His research is part of a larger project, dubbed the Missouri Transect, which is pulling in the state’s higher education institutions to study climate change impacts in Missouri. It won a $20 million grant from the National Science Foundation last year, in part because an overlooked prior application was retooled in light of the 2012 drought.
Teams at the University of Missouri-Columbia and other campuses will increase the data collected on the state’s climate and weather. Another team will study and work with communities to help them understand and plan for climate impacts.
But an increasingly hot and variable climate’s impact on the state’s agriculture will be woven in throughout the research.
“We took advantage of what some of the strengths of the state were, and clearly plant biology is one of the strengths Missouri has,” said John Walker, a biological science professor at MU and the administrative lead for the Missouri Transect project. “Clearly, one of the grand challenges moving forward as a society and as the world is climate, right?”
Beyond academia, Creve Coeur-based Monsanto Co. is preparing for climate impacts to its customers.
Since 2012, it has offered a drought-resistant corn with a genetic trait that helps boost yields when water is scarce.
It was initially targeted to corn growers in the Western Great Plains, where a vital aquifer is being depleted, said Connie Davis, who oversees Monsanto’s corn product testing.
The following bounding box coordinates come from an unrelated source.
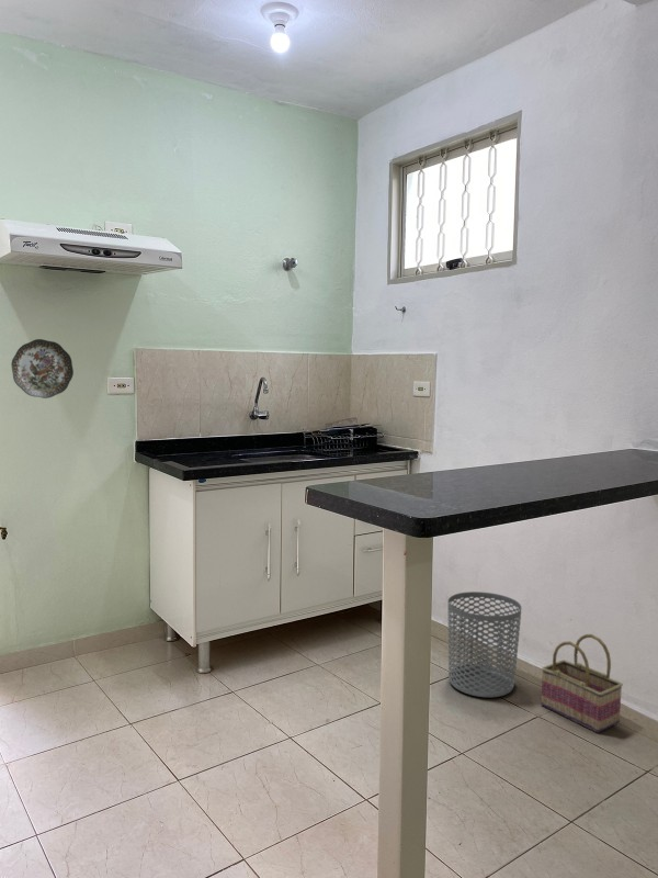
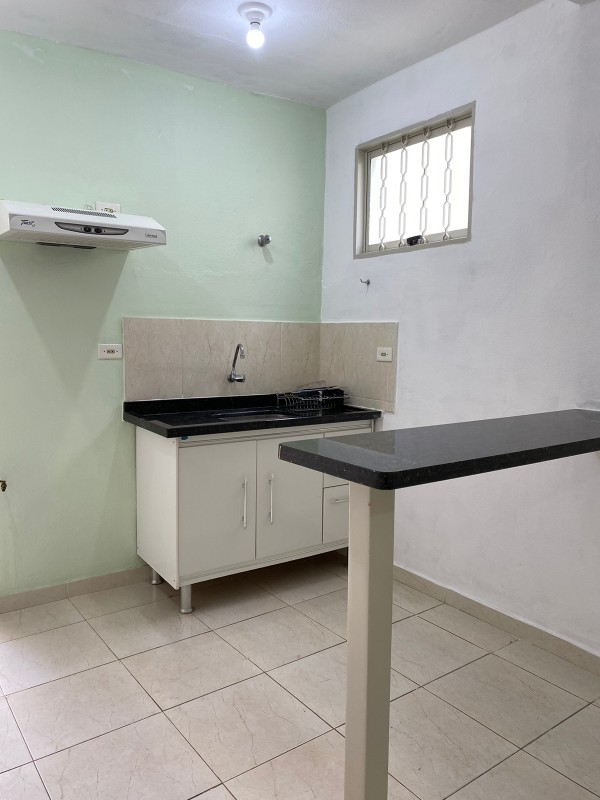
- decorative plate [10,338,75,399]
- basket [540,633,624,734]
- waste bin [446,590,522,698]
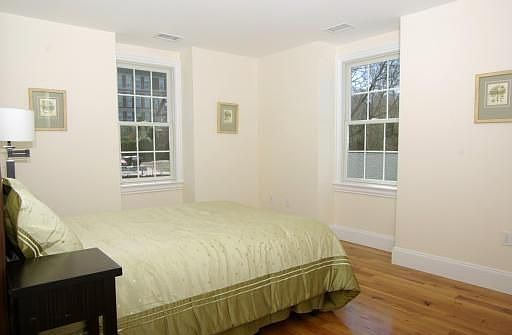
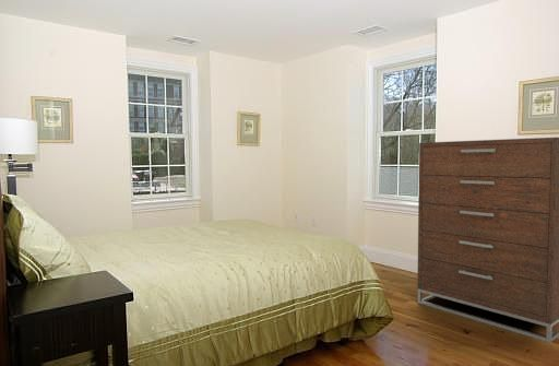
+ dresser [416,137,559,344]
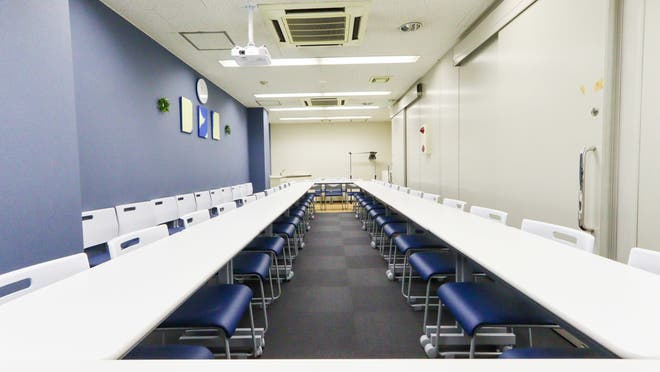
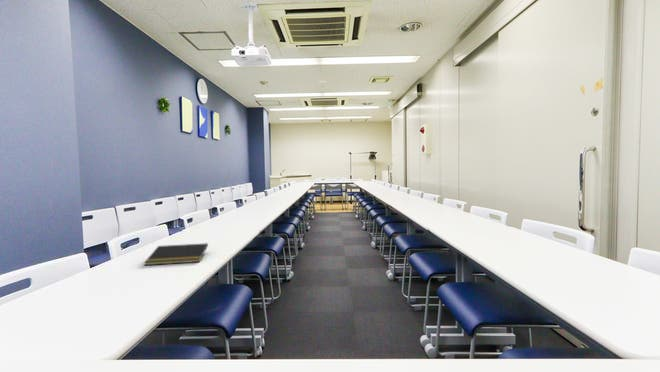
+ notepad [143,242,209,266]
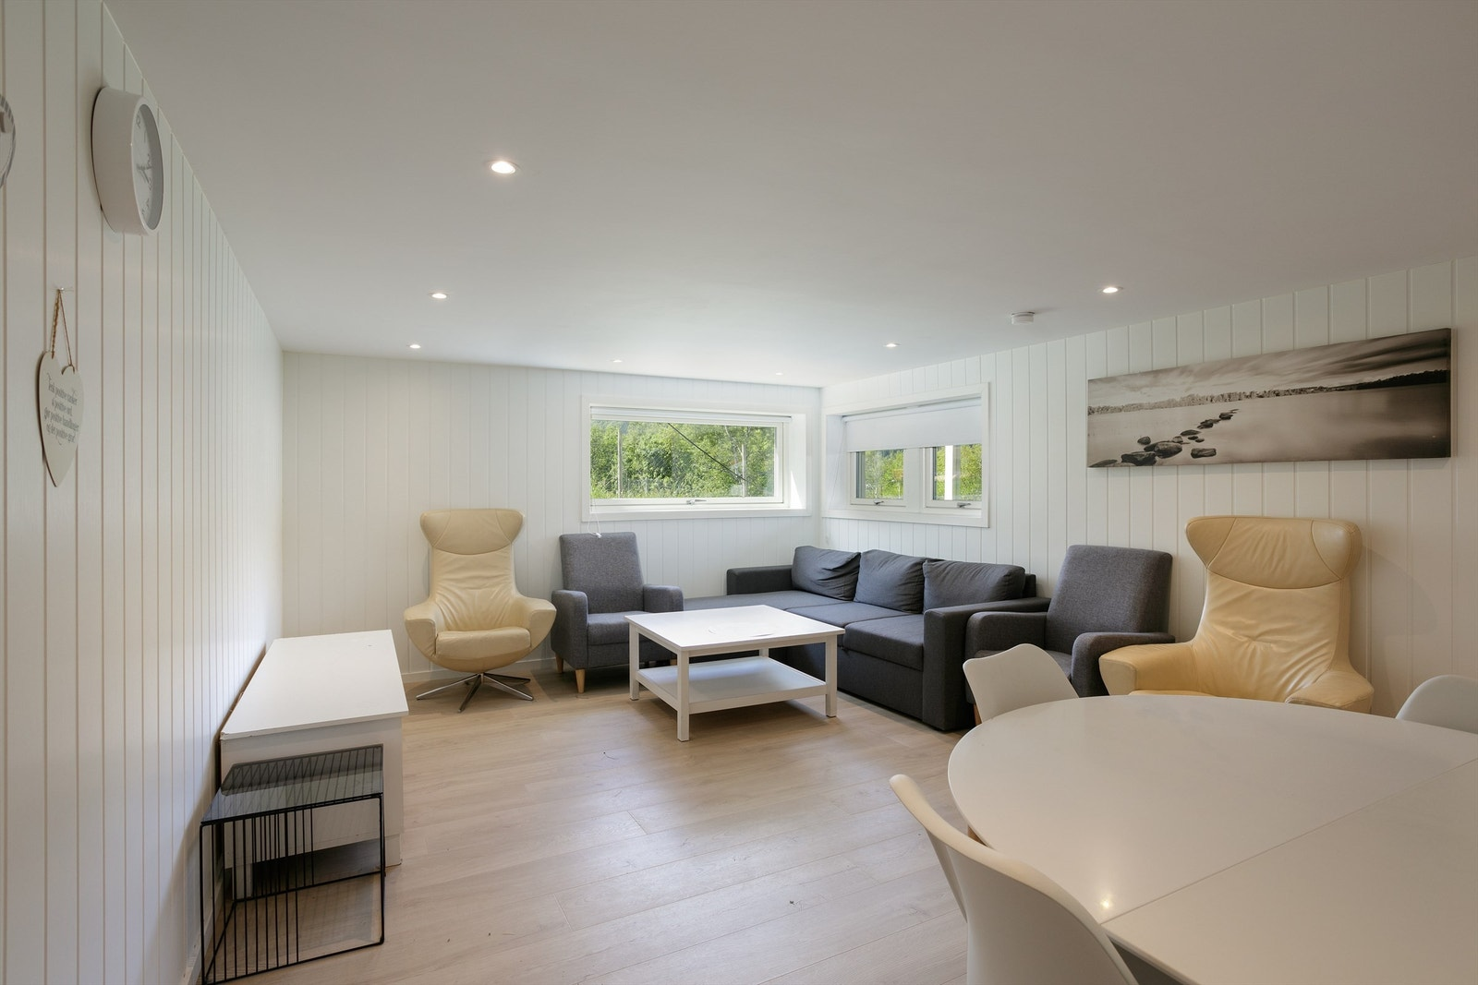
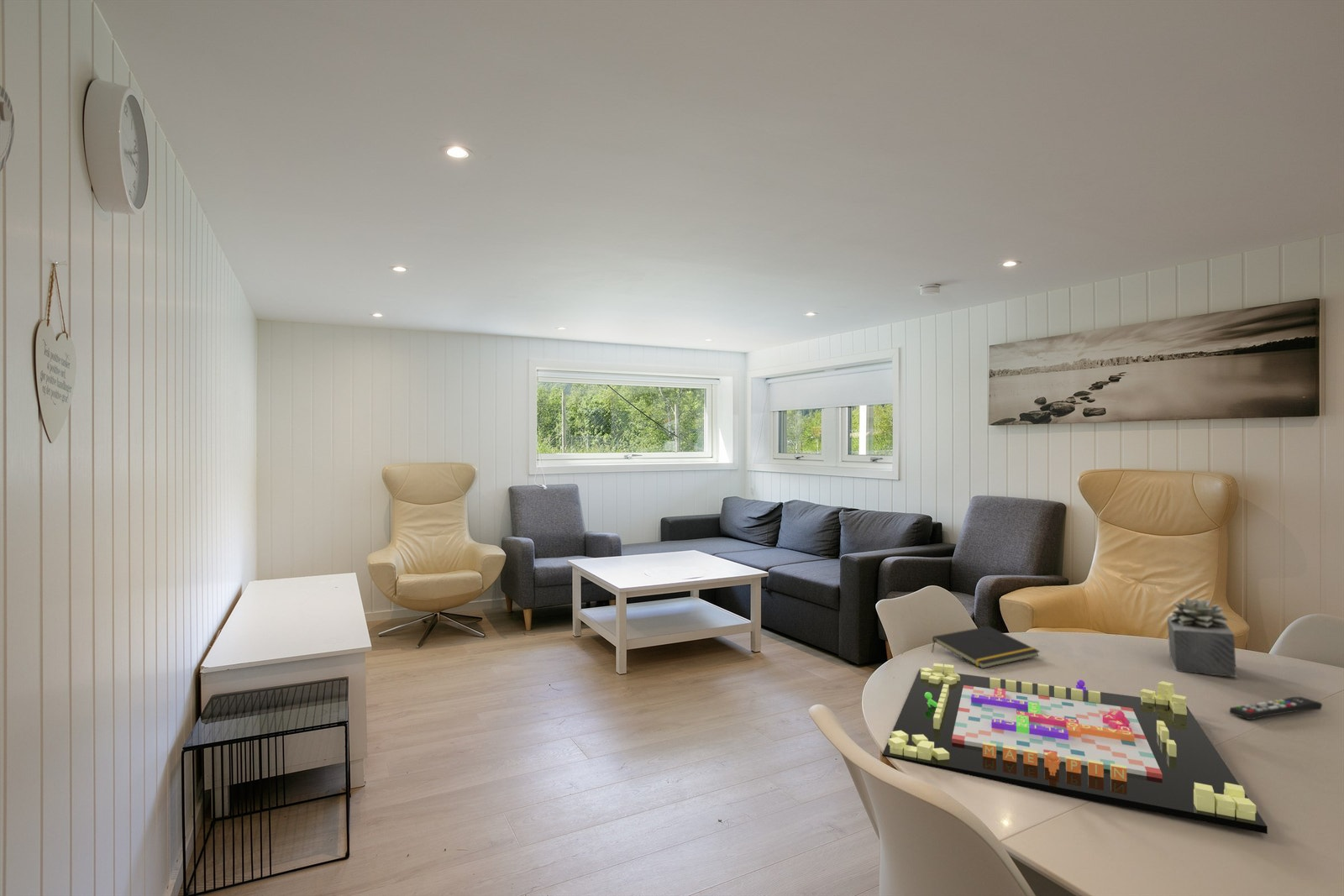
+ gameboard [882,663,1268,835]
+ succulent plant [1167,596,1238,678]
+ remote control [1229,696,1323,720]
+ notepad [931,626,1041,669]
But by 2014, Eastern corn farmers in Illinois, Missouri and Kentucky, where fields aren’t typically irrigated, were interested.
“Without that ability to rescue a crop with irrigation, growers said, ‘OK, I’m willing to pay a little more so I can manage that risk,’” Davis said.
Monsanto’s recent acquisition, Climate Corp., uses data models to help farmers localize weather predictions and decide when to plant, how much fertilizer to add and how densely to plant the seeds.
“We’re seeing increased occurrence of extreme weather events, all of which make the capabilities we have at Climate (Corp.) even more critical to our customer base of farmers,” said David Fischhoff, chief scientist at Climate Corp.